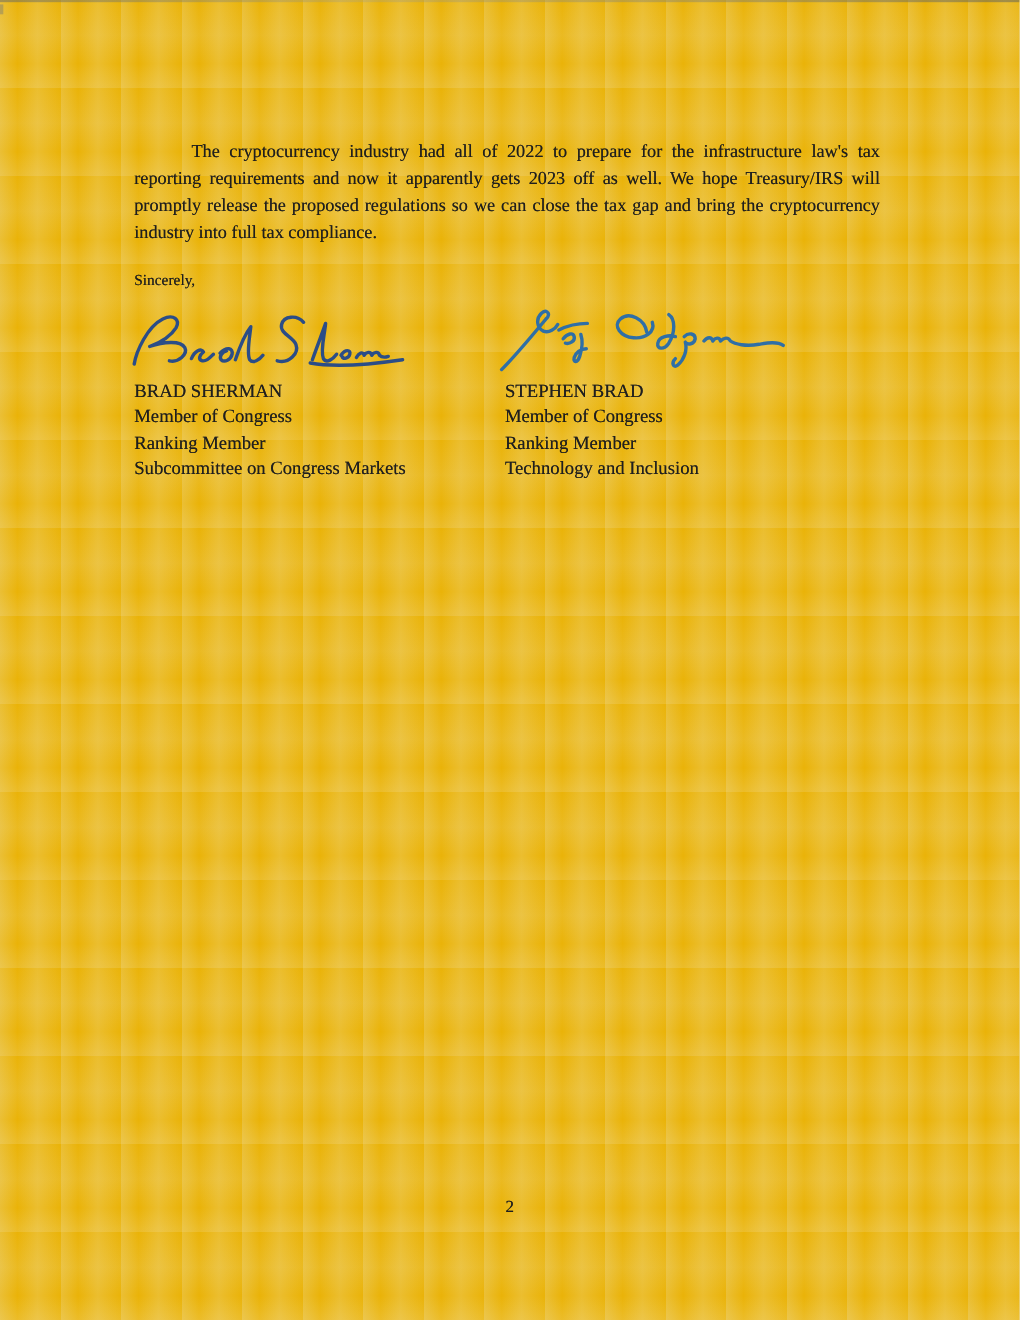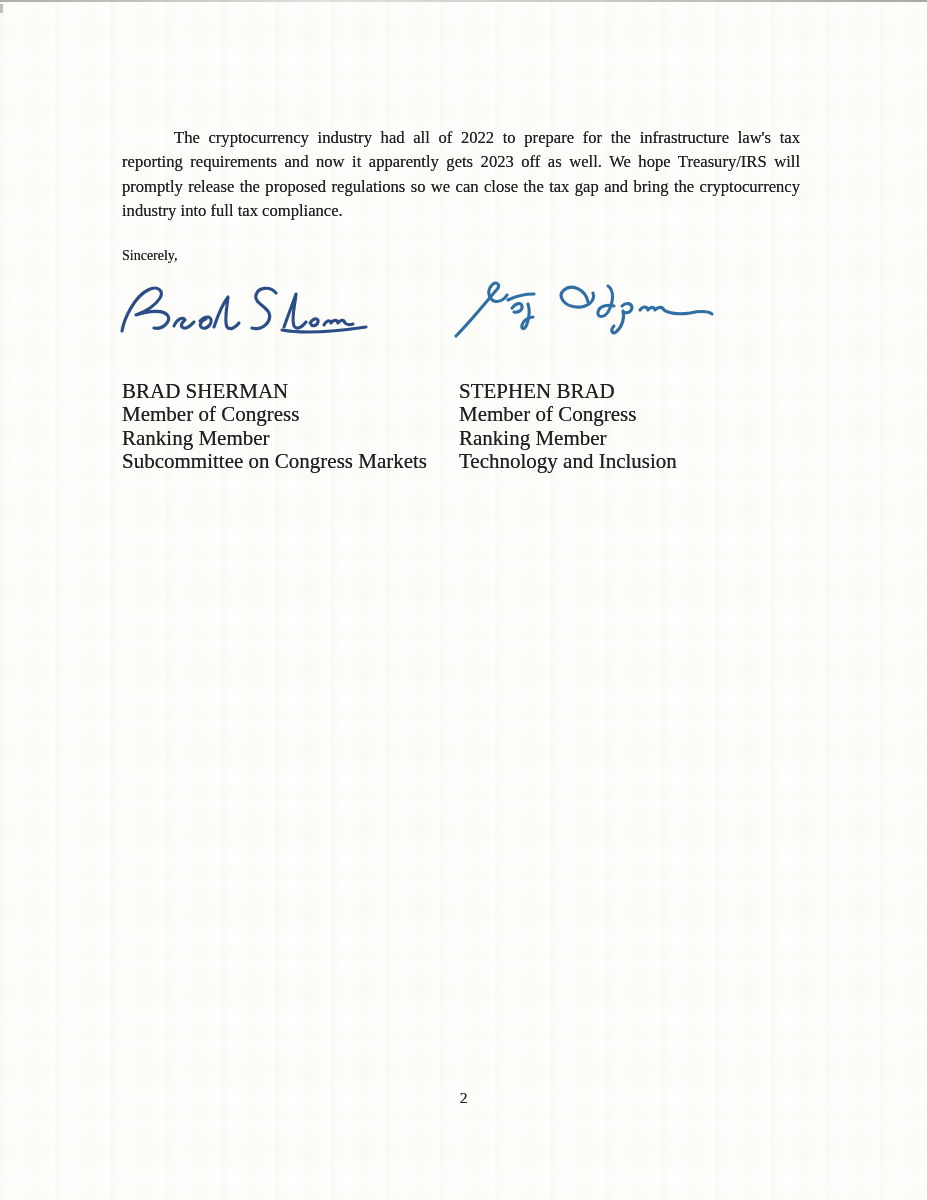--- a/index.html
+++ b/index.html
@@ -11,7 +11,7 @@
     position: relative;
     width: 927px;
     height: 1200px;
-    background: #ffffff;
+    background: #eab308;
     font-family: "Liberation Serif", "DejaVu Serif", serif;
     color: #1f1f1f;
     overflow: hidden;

§ §

> [Exercise instructions]:
Word for word, print out all of the records above; pass over the pictures.

> [Written reply]:
--- a/index.html
+++ b/index.html
@@ -11,7 +11,7 @@
     position: relative;
     width: 927px;
     height: 1200px;
-    background: #ffffff;
+    background: #eab308;
     font-family: "Liberation Serif", "DejaVu Serif", serif;
     color: #1f1f1f;
     overflow: hidden;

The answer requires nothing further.